Humor me for a second. I wanna tell a story, but i want to start with a kindve initiatory question: "Because when people say "im confused" my first thought is actually "What would you have me say then...?" "
But lets not get lost in that question, because its more of an *ice breaker, like a Gingerbread house for us all to meet at without getting worked up. Not meant to be taken seriously (DONT TAKE IT AS A SERIOUS QUESTION)
Back in the day, i was working at this job (doesnt matter where) and i had had this co-worker, and sure, i had multiple co-worker/relationships like this, relationships where we had started to *bump heads*. And I kept telling him a story about how "theres this guy whos been bothering me... yada yada" .. you know... small talk. b.s. stuff...
And so, my co-worker would listen to me ~ going on and on about my life, and,
because him and i had a falling out, and because we werent exactly on good terms (its complicated/hard to explain) and because we were co workers, it just made things hard... and i chose him to start conversations with, expressing to him how.. how BAD it was going for me... trying to get past the b.s. from the day, during work, and in my life (i expressed it in a way that was... somewhat tolerable, cause the real version sucks!!!)
And like i said, it was a sore area to talk about, and i couldve mentioned many, many subjects that were also on the sore side (there isnt anything NOT sore, put it that way, im just good at speaking to people in person... obviously thats not the case online since no one can understand me)
But i was curious "what he wouldve done" instead, like "what were my options", cause whatever i kept doing was causing more and more trouble for myself ... so much so ~ that this individual, the individual causing me trouble had visited that co-worker in person, and thankfully the coworker was able to get rid of him... easily... not by force.
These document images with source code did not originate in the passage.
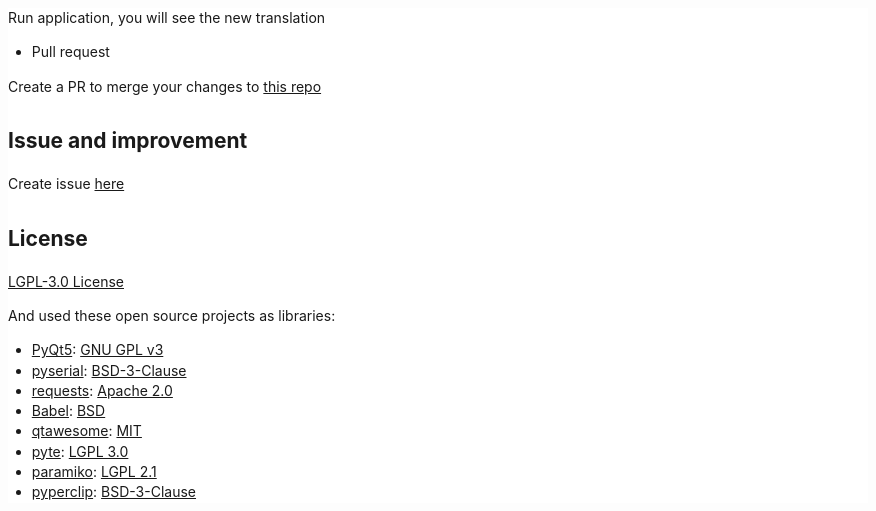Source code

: Run application, you will see the new translation

* Pull request

Create a PR to merge your changes to [this repo](https://github.com/Neutree/COMTool)




## Issue and improvement

Create issue [here](https://github.com/Neutree/COMTool/issues/new)


## License

[LGPL-3.0 License](LICENSE)

And used these open source projects as libraries:

* [PyQt5](https://www.riverbankcomputing.com/software/pyqt/): [GNU GPL v3](https://www.riverbankcomputing.com/software/pyqt/)
* [pyserial](https://github.com/pyserial/pyserial): [BSD-3-Clause](https://github.com/pyserial/pyserial/blob/master/LICENSE.txt)
* [requests](https://github.com/psf/requests): [Apache 2.0](https://github.com/psf/requests/blob/main/LICENSE)
* [Babel](https://github.com/python-babel/babel): [BSD](https://github.com/python-babel/babel/blob/master/LICENSE)
* [qtawesome](https://github.com/spyder-ide/qtawesome): [MIT](https://github.com/spyder-ide/qtawesome/blob/master/LICENSE.txt)
* [pyte](https://github.com/selectel/pyte): [LGPL 3.0](https://github.com/selectel/pyte/blob/master/LICENSE)
* [paramiko](https://github.com/paramiko/paramiko): [LGPL 2.1](https://github.com/paramiko/paramiko/blob/main/LICENSE)
* [pyperclip](https://github.com/asweigart/pyperclip): [BSD-3-Clause](https://github.com/asweigart/pyperclip/blob/master/LICENSE.txt)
Im not sure what he did, for his spirit just "shoo'd" him away somehow, possibly by accident, possibly luck, possibly skill, who knows... doesnt matter..
That situation helped me learn something. Granted, the major downfall happened after, but like... I mean, im referencing it now, so i learned something about a situation that i could reference.
So bottomline, after all of that, telling him about how, there were issues in my life, especially certain persons, he would end up saying:
"Are you talking about me (metaphorically)?"
Like, in other words, he thought, because him and i werent on good terms, and because we didnt have the right rhythm together, that everything i was saying, everything i was talking to him about ~confiding in him~ was ABOUT HIM. Presumably about the falling out between him and i.
I was like, are you fucking serious. And maybe he meant "is that how you feel about me" typeve thing (meaning, "i get what you been through, but is that ALSO how you feel whilst here?"). But if thats what he meant, he didnt say anything like that. Thats not the point anyway.
The point is, i gave him this elaborate story, interweaving through things that are ~and continue to be~ hard to speak on, and it just flew over his head. Like he didnt understand anything i was telling him. Did he say "i dont understand anything you said", Well... Think about it, its totally different situation when offline compared to online. We were in person, offline.
P.s. On the off chance he did say that, what he wouldve meant was "i can NOT relate to your experience"
The point is, we were co workers, spending many hours together ~ which awarded us too much time to understand each other. And in the end, like days before i left that b.s. (not because of him!), he said "was that all analogy... Do you mean (me) and not (this life long antagonist)?"
He probably thought i left that job because of him... like... He had NO FUCKING CLUE. Like wtf???
Thats what my life is. In the end, even the co worker is like, "i dont get it".
> Well, what is there to get... its like, we are just talking... spitballing; like... nobody knows anything about me, therefore im expressing to you something about me. Do i have to outline the mechanics of this? Like how many details are to be splattered on the wall before its like, you are witnessing the witness whos been through some shit. And we are trying to mentally survive it now, together, otherwise itll be unbearable from here on out.
Like, we started from this standpoint of "My dad use to take me to karate..."
I am telling you what happens in real life, when you arent rolling downhill. Theres no insult there, its just what happened in our conversation today. Uphill from one person, Downhill from the other. Im not even commenting on it, besides the karate part, which is just word for word. the first few words. it didnt mean anything, which is the point though. we're changing the subject. I mean, starting over, "my dad DIDNT take me to karate", THere.
But anyway, that is what im tryina express there. THats it. Feel free to share. Keep in mind, it may feel somewhat unbearable, cause for myself, there isnt any point where im not finding things unbearable.
This is just stress level +4 on the "Already-Stressed-to-Death" level towards infinity case for me. I assume theres gonna be people like that too on here, at some point, people whove been through some shit, and to treat everyone with that benefit of the doubt at first (or im just double checking, cause i definitely dont want to insult people like myself, like older people i mean... if its a young soul, i mean... sometimes you cant help but correct them... it just happens... i mean...).
I always preface with ".. gonna be a stressful situation" if its gonna be a stressful situation.